* [Task inputs]

________________________

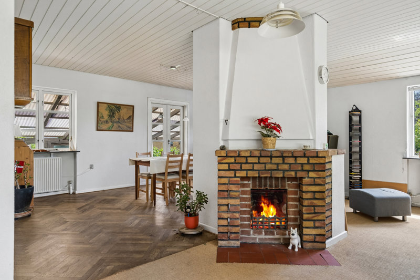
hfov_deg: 81.2
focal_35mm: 21
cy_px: 140
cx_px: 210
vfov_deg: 59.5
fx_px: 245
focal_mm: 21
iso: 800
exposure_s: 1/60
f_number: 7.1
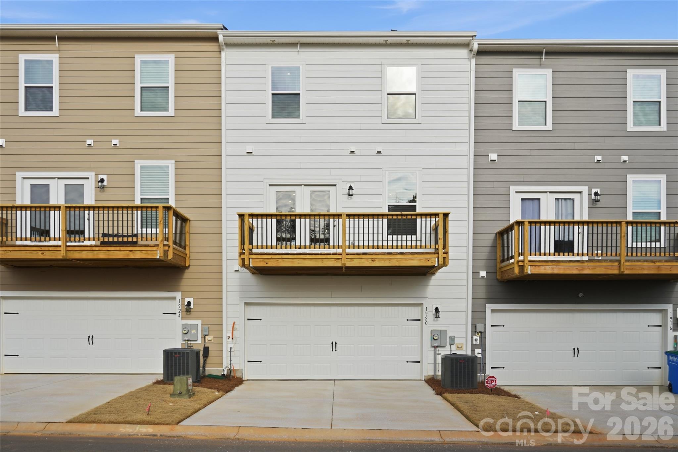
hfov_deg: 65.5
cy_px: 226
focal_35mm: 28
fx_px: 527
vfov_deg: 46.4
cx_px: 339
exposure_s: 1/1250
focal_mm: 28
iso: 100
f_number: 5
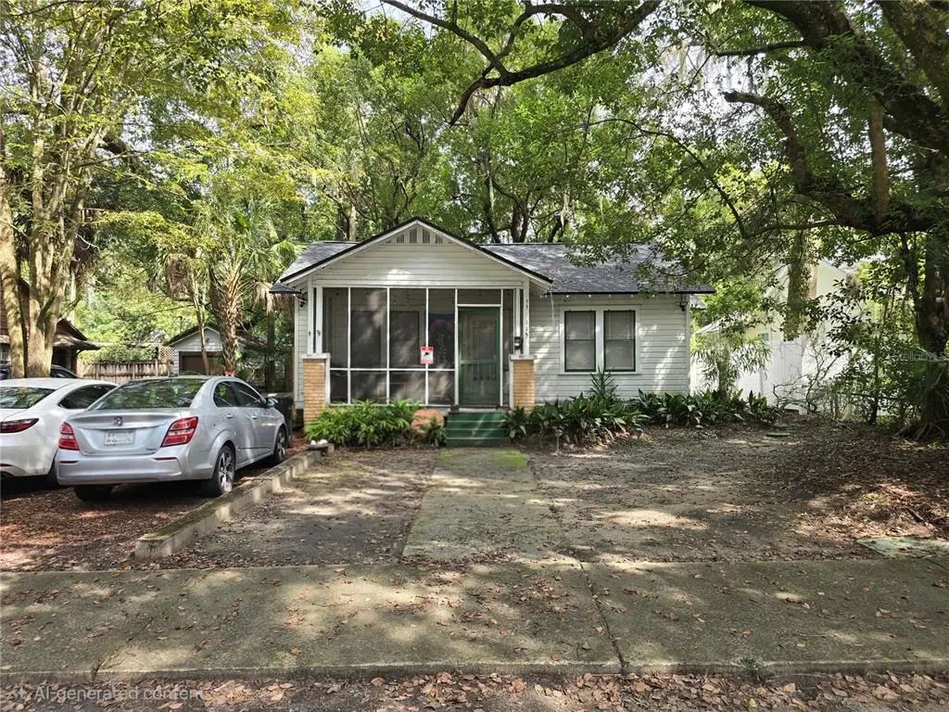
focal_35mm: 23
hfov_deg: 73.9
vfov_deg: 58.9
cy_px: 356
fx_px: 631
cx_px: 474
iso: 40
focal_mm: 6.3
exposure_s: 1/182
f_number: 1.7
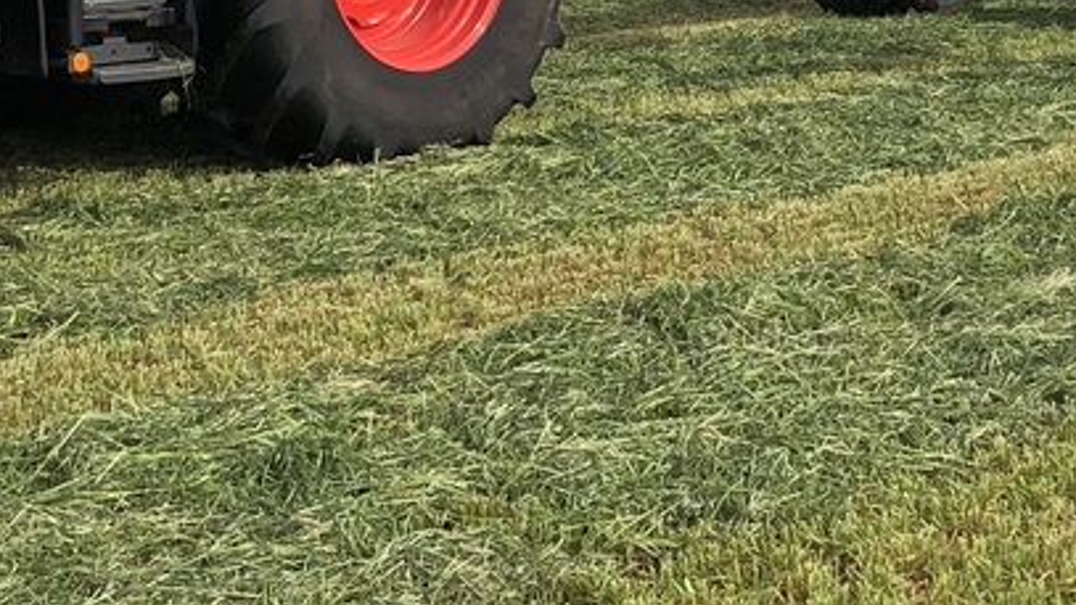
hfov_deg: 20.3
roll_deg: -1.7
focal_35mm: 105
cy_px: -159
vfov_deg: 11.3
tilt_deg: -2.2
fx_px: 2996
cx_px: 748
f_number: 1.8
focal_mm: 3.99
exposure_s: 1/2525
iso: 20
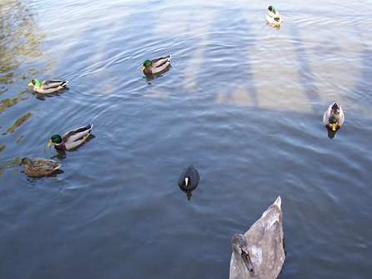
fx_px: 473
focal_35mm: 44
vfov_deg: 32.8
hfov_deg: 42.7
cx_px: 227
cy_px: 165
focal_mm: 5.6
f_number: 2.7
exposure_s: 1/125
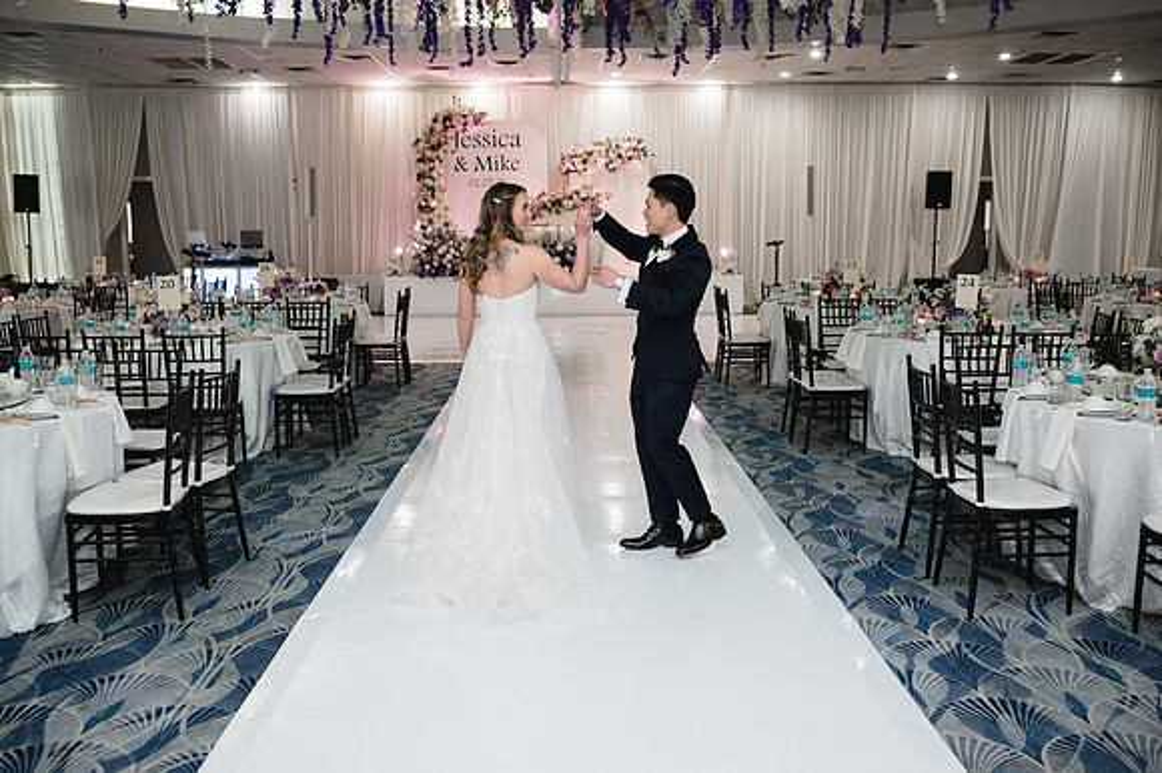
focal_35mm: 35
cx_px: 581
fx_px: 1133
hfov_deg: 54.3
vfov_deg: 37.7
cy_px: 386
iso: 2000
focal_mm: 35
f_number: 3.2
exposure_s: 1/200
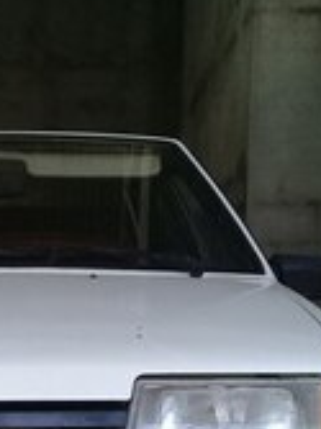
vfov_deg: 19.8
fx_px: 1139
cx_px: -33
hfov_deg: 15.6
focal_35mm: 92
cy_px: 534
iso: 100
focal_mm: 3.3
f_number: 2.2
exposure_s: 1/120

________________________

* [To-do item] The answer should consist solely of the lines from the one containing "focal_35mm: 35" through the last line of the material, copied exactly, with pictures left out.

* [Result of this exercise]
focal_35mm: 35
cx_px: 581
fx_px: 1133
hfov_deg: 54.3
vfov_deg: 37.7
cy_px: 386
iso: 2000
focal_mm: 35
f_number: 3.2
exposure_s: 1/200
vfov_deg: 19.8
fx_px: 1139
cx_px: -33
hfov_deg: 15.6
focal_35mm: 92
cy_px: 534
iso: 100
focal_mm: 3.3
f_number: 2.2
exposure_s: 1/120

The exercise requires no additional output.